* Task requirements *
Quote the line containing "cell phone: present" and all lines that follow it in the listing below, exactly as written.

* Data segment *
________

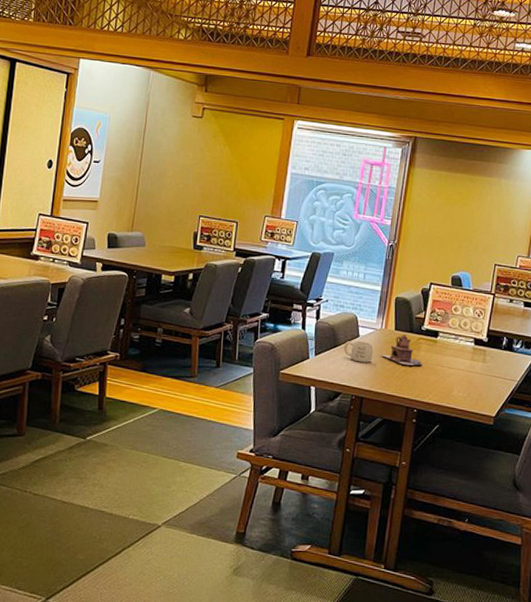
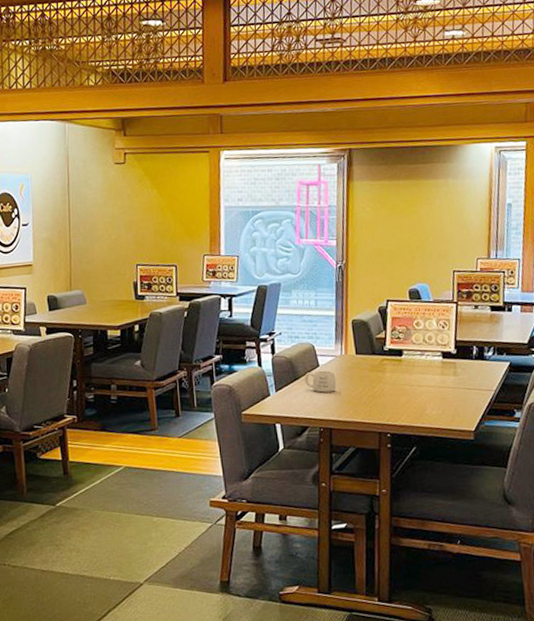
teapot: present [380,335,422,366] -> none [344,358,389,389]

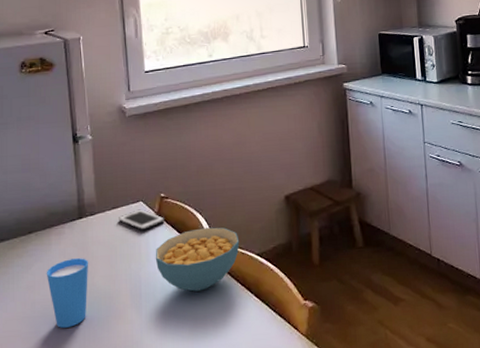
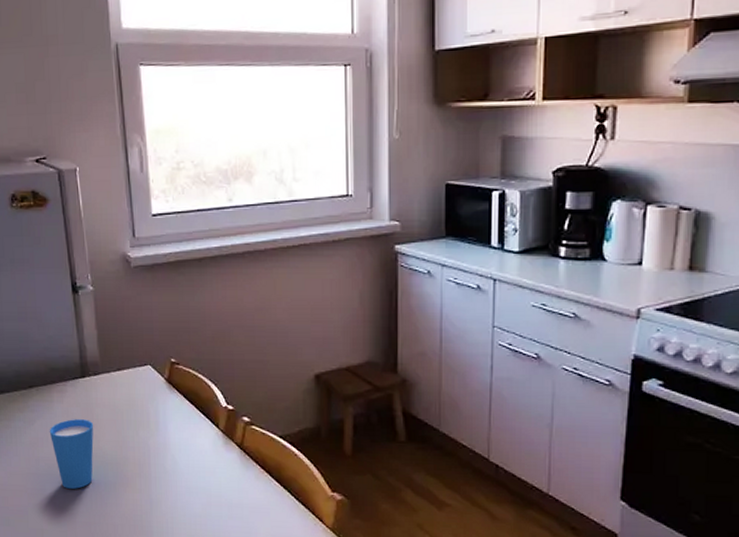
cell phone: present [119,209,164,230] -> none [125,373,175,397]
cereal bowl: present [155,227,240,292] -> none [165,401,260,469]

________

* Result below *
cell phone: present [119,209,164,230] -> none [125,373,175,397]
cereal bowl: present [155,227,240,292] -> none [165,401,260,469]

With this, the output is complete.